The incidence of double taxation occurs when an individual is required to pay tax more than once on the same income generated from a country different from his/her home country. A taxpayer’s own country (referred to as home country) has a sovereign right to tax the individual; the source of income may be in some other country (referred to as host country) which also claims a right to tax the income arising in that country. The result is that income arising to a resident of the home country is subject to tax in the home country as part of the individual’s total world income and, also in host country which provides the source for that income.
In order to avoid the hardship of double taxation, the Government of India has entered into DTAA. The basic objective of a DTAA is to mitigate tax on the same income in both home and host countries (i.e. double taxation of same income) and to promote and foster economic trade and investment between two countries.
A NRI can take the benefit of DTAA provisions entered into between India and the home country, more particularly in respect of interest income from NRO a/c, Government securities, loans, FDs with companies and dividends, or other incomes which he/she may have. A DTAA allocates taxing rights to the home country and the host country and the rate of taxation in the host country is restricted to certain prescribed rates for respective sources of income.

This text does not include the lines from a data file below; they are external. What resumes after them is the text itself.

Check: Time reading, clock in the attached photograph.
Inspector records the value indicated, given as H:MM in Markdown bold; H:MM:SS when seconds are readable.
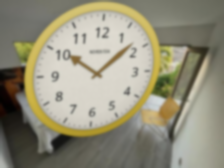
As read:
**10:08**
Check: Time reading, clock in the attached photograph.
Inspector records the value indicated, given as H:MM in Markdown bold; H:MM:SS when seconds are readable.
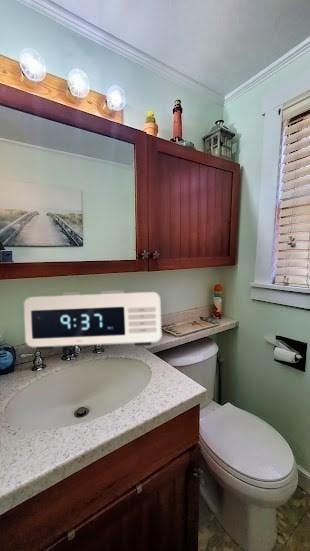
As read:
**9:37**
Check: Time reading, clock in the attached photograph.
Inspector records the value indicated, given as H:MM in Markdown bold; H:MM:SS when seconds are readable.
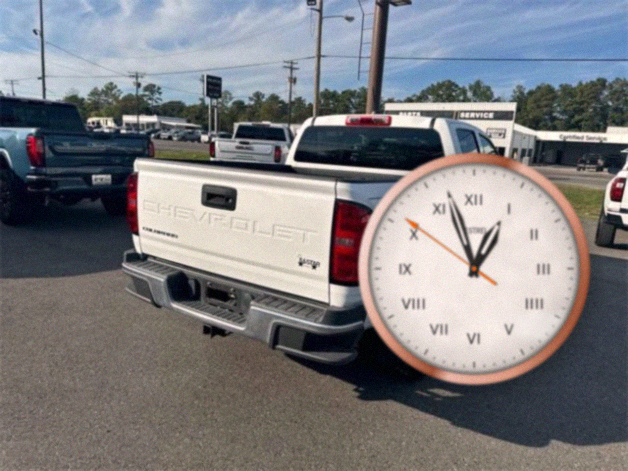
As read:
**12:56:51**
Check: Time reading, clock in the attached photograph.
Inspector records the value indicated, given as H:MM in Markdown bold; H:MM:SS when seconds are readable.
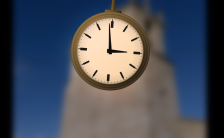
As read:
**2:59**
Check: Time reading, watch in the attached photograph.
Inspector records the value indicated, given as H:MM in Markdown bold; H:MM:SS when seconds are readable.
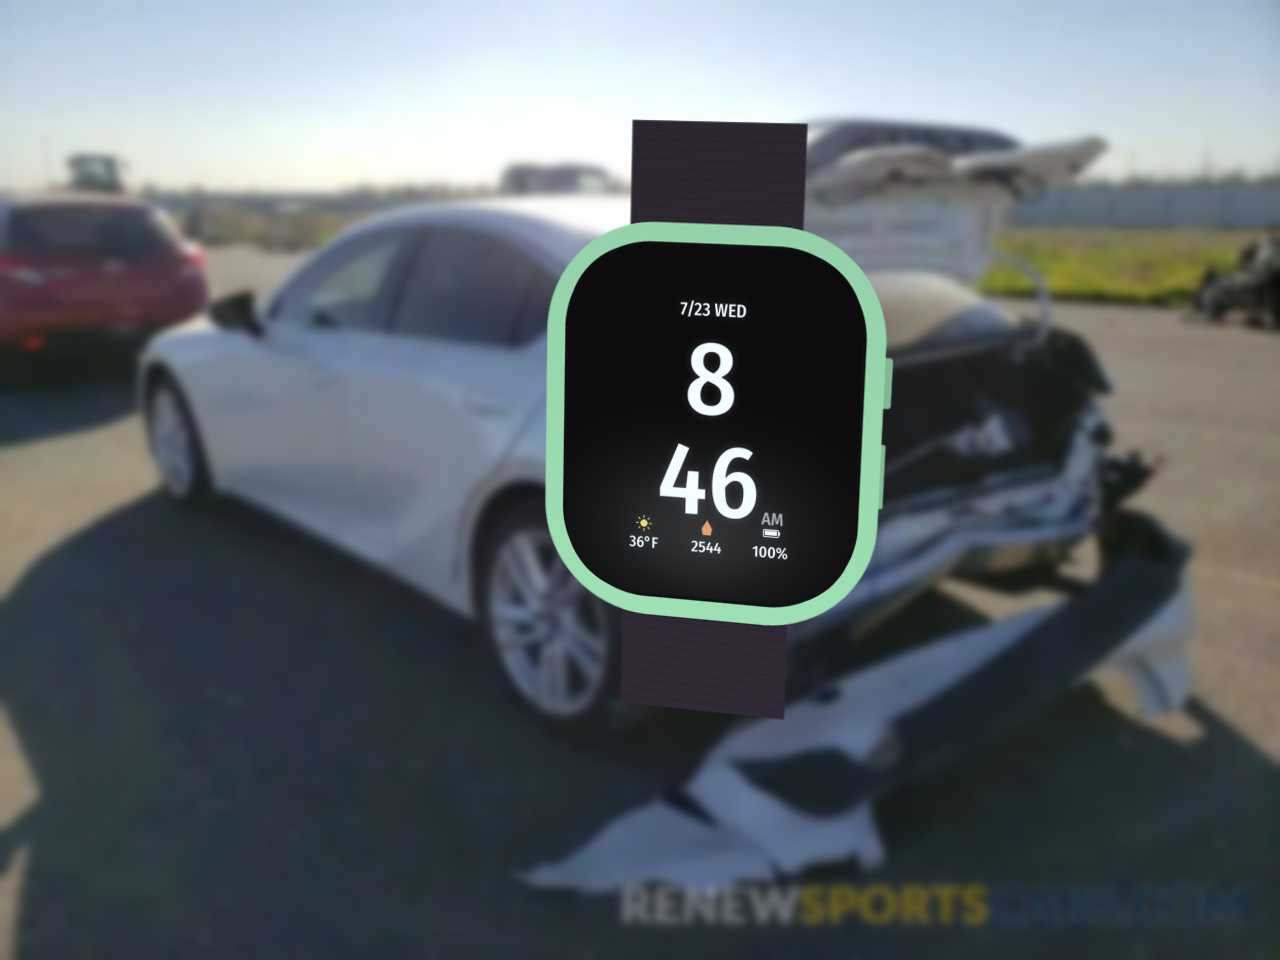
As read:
**8:46**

The provisions of DTAA generally override the provisions of the taxing statute of a particular country.
For e.g.: Interest on an NRO FD is subject to TDS at the rate of 30% in India if DTAA benefit is not provided. However, there are different beneficial and lower rates of tax on Interest prescribed for different countries which may range from 10% to 15%.
NRIs can claim the benefit of TDS deduction at such lower rates by availing DTAA benefit / relief after submission of required documents / information as may be required to the deductor.